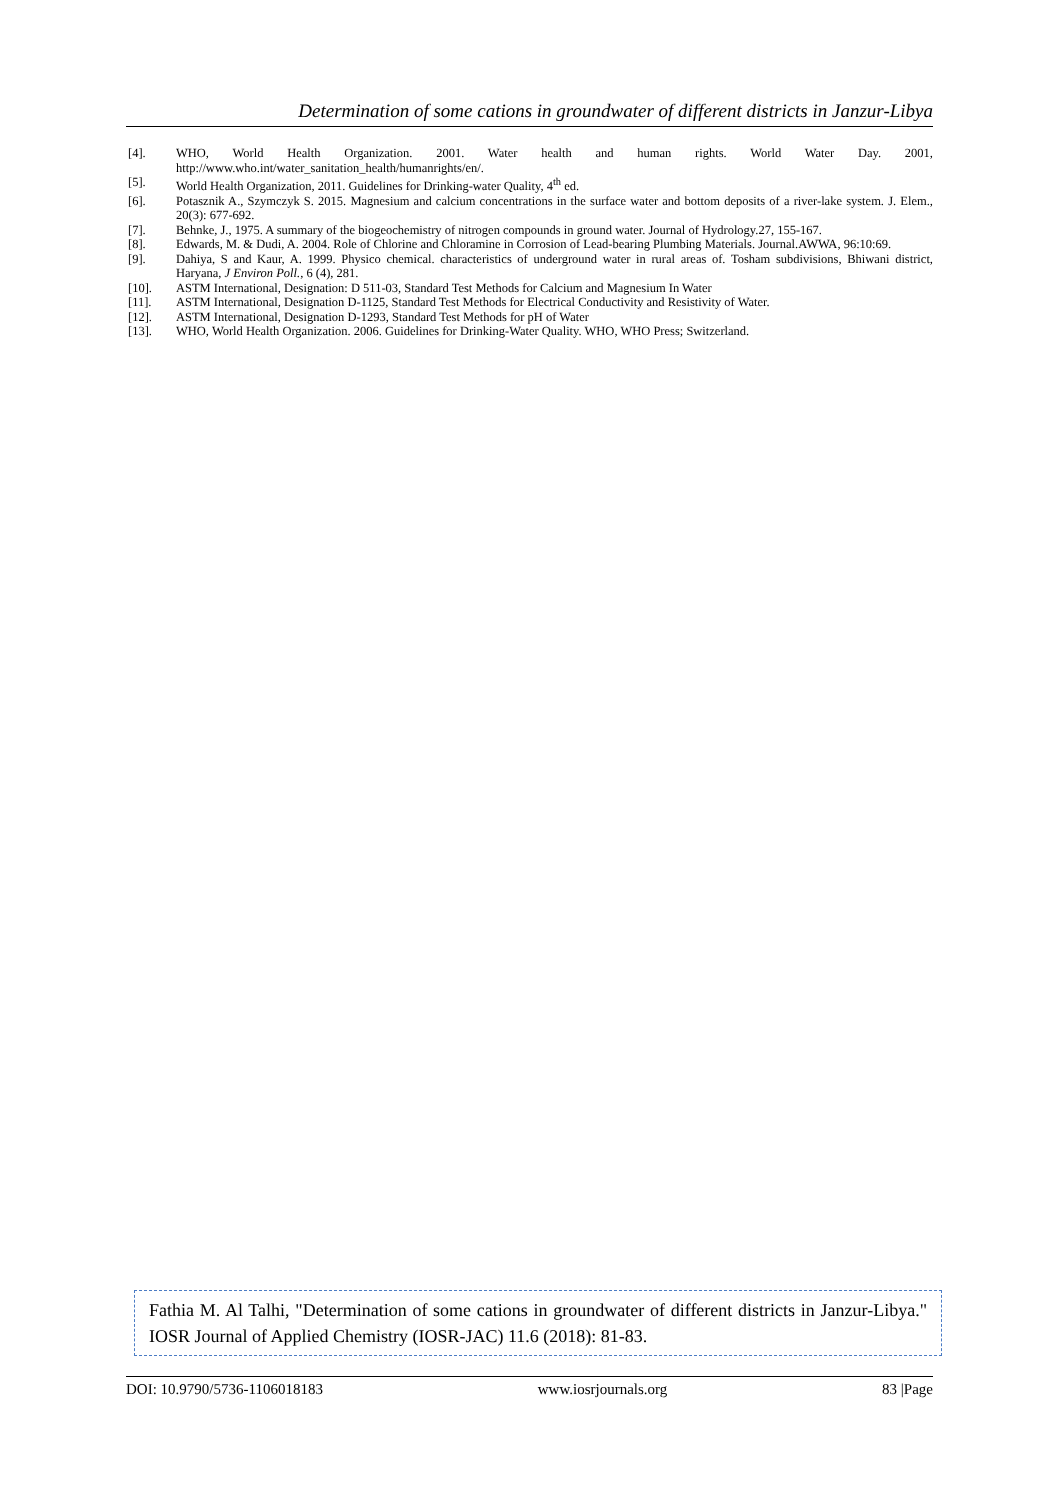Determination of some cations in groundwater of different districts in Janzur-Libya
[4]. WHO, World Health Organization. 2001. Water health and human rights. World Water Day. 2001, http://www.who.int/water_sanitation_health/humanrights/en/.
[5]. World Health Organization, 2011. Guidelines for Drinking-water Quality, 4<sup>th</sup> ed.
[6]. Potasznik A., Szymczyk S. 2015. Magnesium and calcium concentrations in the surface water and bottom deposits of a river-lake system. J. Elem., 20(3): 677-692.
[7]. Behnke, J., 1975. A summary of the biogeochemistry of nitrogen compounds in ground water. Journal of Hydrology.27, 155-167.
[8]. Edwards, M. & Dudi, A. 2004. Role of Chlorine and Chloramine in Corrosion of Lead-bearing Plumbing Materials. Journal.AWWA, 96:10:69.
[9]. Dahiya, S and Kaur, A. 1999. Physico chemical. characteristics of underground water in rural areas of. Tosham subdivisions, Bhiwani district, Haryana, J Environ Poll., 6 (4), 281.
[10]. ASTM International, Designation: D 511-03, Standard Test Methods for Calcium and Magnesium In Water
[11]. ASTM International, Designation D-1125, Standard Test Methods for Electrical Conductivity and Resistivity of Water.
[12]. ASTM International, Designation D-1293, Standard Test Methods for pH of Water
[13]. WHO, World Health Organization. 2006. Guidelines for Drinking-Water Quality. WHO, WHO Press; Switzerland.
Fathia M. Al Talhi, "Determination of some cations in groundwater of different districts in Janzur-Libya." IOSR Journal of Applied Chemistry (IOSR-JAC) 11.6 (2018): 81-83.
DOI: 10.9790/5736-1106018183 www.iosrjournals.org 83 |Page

WORK TO COMPLETE = Everything in the records above should come back word for word, except the pictures.

THE COMPLETED TASK =
Determination of some cations in groundwater of different districts in Janzur-Libya
[4]. WHO, World Health Organization. 2001. Water health and human rights. World Water Day. 2001, http://www.who.int/water_sanitation_health/humanrights/en/.
[5]. World Health Organization, 2011. Guidelines for Drinking-water Quality, 4<sup>th</sup> ed.
[6]. Potasznik A., Szymczyk S. 2015. Magnesium and calcium concentrations in the surface water and bottom deposits of a river-lake system. J. Elem., 20(3): 677-692.
[7]. Behnke, J., 1975. A summary of the biogeochemistry of nitrogen compounds in ground water. Journal of Hydrology.27, 155-167.
[8]. Edwards, M. & Dudi, A. 2004. Role of Chlorine and Chloramine in Corrosion of Lead-bearing Plumbing Materials. Journal.AWWA, 96:10:69.
[9]. Dahiya, S and Kaur, A. 1999. Physico chemical. characteristics of underground water in rural areas of. Tosham subdivisions, Bhiwani district, Haryana, J Environ Poll., 6 (4), 281.
[10]. ASTM International, Designation: D 511-03, Standard Test Methods for Calcium and Magnesium In Water
[11]. ASTM International, Designation D-1125, Standard Test Methods for Electrical Conductivity and Resistivity of Water.
[12]. ASTM International, Designation D-1293, Standard Test Methods for pH of Water
[13]. WHO, World Health Organization. 2006. Guidelines for Drinking-Water Quality. WHO, WHO Press; Switzerland.
Fathia M. Al Talhi, "Determination of some cations in groundwater of different districts in Janzur-Libya." IOSR Journal of Applied Chemistry (IOSR-JAC) 11.6 (2018): 81-83.
DOI: 10.9790/5736-1106018183 www.iosrjournals.org 83 |Page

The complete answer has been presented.